** Opening DATA TO USE block **

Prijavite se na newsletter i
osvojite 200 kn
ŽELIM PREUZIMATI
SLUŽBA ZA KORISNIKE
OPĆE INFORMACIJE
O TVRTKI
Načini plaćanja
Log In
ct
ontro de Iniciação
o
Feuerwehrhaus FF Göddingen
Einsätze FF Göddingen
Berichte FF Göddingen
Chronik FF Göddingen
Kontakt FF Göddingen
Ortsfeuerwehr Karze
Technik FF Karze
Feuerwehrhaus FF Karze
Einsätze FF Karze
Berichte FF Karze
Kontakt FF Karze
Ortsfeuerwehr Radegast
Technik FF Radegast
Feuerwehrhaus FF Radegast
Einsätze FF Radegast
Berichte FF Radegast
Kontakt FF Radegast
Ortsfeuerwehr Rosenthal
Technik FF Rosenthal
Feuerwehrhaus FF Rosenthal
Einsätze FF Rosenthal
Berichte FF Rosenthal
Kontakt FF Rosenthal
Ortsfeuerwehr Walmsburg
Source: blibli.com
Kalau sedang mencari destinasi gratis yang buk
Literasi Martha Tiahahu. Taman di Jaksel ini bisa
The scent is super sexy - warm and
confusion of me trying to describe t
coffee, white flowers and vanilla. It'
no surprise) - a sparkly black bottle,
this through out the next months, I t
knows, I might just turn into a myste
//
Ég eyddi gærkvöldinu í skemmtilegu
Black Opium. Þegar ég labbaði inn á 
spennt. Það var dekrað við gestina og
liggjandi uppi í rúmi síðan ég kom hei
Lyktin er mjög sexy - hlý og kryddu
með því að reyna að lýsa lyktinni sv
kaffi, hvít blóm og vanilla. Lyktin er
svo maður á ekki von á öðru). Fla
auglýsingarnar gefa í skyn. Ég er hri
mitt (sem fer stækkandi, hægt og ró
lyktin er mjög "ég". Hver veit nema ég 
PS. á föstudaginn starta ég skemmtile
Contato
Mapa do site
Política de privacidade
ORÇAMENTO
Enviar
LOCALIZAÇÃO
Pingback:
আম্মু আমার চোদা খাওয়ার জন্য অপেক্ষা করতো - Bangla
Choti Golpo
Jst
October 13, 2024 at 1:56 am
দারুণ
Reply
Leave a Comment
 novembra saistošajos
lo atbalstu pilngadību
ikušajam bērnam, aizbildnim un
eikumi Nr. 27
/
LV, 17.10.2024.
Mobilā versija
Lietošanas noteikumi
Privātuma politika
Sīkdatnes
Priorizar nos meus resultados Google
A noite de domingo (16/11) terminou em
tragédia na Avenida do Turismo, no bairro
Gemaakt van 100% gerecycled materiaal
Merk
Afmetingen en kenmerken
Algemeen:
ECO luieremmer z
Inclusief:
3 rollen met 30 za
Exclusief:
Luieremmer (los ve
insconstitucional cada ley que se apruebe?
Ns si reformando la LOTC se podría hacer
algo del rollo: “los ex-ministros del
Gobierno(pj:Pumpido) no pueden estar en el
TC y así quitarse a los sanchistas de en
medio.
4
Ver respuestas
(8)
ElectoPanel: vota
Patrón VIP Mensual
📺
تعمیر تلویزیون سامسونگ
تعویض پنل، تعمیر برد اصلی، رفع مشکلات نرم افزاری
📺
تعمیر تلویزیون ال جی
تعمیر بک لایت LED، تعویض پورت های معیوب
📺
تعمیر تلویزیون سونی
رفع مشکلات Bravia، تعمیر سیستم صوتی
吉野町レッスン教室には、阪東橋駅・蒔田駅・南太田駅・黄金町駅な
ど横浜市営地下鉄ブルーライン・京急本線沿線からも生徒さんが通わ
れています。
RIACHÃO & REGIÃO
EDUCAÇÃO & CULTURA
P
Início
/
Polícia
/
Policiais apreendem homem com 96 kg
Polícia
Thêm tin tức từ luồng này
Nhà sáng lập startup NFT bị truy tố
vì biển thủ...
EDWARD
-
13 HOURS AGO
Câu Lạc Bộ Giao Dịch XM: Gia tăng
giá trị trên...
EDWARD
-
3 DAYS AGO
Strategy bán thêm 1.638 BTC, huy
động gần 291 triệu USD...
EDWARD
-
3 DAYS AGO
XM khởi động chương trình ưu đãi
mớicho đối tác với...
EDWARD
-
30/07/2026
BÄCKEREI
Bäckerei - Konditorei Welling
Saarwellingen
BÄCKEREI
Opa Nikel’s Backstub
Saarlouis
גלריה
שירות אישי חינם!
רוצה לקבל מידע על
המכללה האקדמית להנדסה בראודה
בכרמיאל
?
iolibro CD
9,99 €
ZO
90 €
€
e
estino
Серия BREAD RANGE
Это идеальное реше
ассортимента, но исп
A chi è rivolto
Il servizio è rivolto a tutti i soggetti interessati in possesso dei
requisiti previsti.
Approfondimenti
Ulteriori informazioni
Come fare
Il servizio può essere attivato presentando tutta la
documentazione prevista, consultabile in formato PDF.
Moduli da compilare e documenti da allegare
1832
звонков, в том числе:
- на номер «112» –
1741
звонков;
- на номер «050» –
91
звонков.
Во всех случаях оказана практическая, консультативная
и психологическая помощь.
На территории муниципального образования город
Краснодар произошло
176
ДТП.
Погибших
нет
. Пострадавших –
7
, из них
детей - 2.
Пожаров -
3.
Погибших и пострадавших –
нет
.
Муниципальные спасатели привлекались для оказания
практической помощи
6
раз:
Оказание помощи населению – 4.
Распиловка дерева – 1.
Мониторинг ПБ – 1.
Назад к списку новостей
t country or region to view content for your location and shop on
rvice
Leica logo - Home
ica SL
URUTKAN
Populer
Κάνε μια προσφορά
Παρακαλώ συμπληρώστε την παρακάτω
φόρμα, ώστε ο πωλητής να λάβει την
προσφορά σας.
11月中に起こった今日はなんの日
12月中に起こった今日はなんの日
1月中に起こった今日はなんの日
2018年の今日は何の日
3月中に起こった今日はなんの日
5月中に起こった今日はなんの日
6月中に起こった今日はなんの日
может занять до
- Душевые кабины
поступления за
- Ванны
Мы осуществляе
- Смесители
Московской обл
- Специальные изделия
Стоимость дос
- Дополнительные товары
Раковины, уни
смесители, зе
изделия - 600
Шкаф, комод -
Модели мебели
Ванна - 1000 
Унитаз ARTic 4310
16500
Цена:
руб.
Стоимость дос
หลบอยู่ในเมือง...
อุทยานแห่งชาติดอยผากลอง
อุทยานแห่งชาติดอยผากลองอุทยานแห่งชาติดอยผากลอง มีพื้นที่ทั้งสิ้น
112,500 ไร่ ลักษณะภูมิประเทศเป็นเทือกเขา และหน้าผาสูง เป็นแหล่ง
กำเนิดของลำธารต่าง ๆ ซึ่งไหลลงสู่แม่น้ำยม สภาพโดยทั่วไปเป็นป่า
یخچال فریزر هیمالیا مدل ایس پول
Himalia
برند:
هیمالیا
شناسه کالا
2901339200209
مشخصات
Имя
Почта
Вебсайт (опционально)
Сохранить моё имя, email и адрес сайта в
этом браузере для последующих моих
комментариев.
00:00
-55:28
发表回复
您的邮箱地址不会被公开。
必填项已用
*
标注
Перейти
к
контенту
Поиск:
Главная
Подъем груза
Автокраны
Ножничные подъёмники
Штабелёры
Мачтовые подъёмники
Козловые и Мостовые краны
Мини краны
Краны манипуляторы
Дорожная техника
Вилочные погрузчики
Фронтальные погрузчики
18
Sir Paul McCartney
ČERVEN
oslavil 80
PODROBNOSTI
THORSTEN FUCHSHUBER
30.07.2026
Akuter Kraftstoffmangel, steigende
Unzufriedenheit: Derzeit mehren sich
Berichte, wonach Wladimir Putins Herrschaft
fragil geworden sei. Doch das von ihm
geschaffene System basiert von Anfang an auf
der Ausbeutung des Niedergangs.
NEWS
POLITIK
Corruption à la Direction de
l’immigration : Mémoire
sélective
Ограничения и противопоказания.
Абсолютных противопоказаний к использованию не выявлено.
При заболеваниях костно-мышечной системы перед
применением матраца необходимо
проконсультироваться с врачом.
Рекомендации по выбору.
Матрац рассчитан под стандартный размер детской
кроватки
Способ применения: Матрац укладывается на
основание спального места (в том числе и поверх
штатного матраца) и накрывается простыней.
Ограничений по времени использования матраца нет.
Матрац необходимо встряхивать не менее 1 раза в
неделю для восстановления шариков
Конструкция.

** Closing DATA TO USE block **

- _WORK TASK_: Output, as a JSON list of strings with one string per line and no blank lines, the lines of the items from the very first line through the line containing "með því að reyna að lýsa lyktinni sv", including both of these lines.

- _THE ANSWER_:
[
  "Prijavite se na newsletter i",
  "osvojite 200 kn",
  "ŽELIM PREUZIMATI",
  "SLUŽBA ZA KORISNIKE",
  "OPĆE INFORMACIJE",
  "O TVRTKI",
  "Načini plaćanja",
  "Log In",
  "ct",
  "ontro de Iniciação",
  "o",
  "Feuerwehrhaus FF Göddingen",
  "Einsätze FF Göddingen",
  "Berichte FF Göddingen",
  "Chronik FF Göddingen",
  "Kontakt FF Göddingen",
  "Ortsfeuerwehr Karze",
  "Technik FF Karze",
  "Feuerwehrhaus FF Karze",
  "Einsätze FF Karze",
  "Berichte FF Karze",
  "Kontakt FF Karze",
  "Ortsfeuerwehr Radegast",
  "Technik FF Radegast",
  "Feuerwehrhaus FF Radegast",
  "Einsätze FF Radegast",
  "Berichte FF Radegast",
  "Kontakt FF Radegast",
  "Ortsfeuerwehr Rosenthal",
  "Technik FF Rosenthal",
  "Feuerwehrhaus FF Rosenthal",
  "Einsätze FF Rosenthal",
  "Berichte FF Rosenthal",
  "Kontakt FF Rosenthal",
  "Ortsfeuerwehr Walmsburg",
  "Source: blibli.com",
  "Kalau sedang mencari destinasi gratis yang buk",
  "Literasi Martha Tiahahu. Taman di Jaksel ini bisa",
  "The scent is super sexy - warm and",
  "confusion of me trying to describe t",
  "coffee, white flowers and vanilla. It'",
  "no surprise) - a sparkly black bottle,",
  "this through out the next months, I t",
  "knows, I might just turn into a myste",
  "//",
  "Ég eyddi gærkvöldinu í skemmtilegu",
  "Black Opium. Þegar ég labbaði inn á ",
  "spennt. Það var dekrað við gestina og",
  "liggjandi uppi í rúmi síðan ég kom hei",
  "Lyktin er mjög sexy - hlý og kryddu",
  "með því að reyna að lýsa lyktinni sv"
]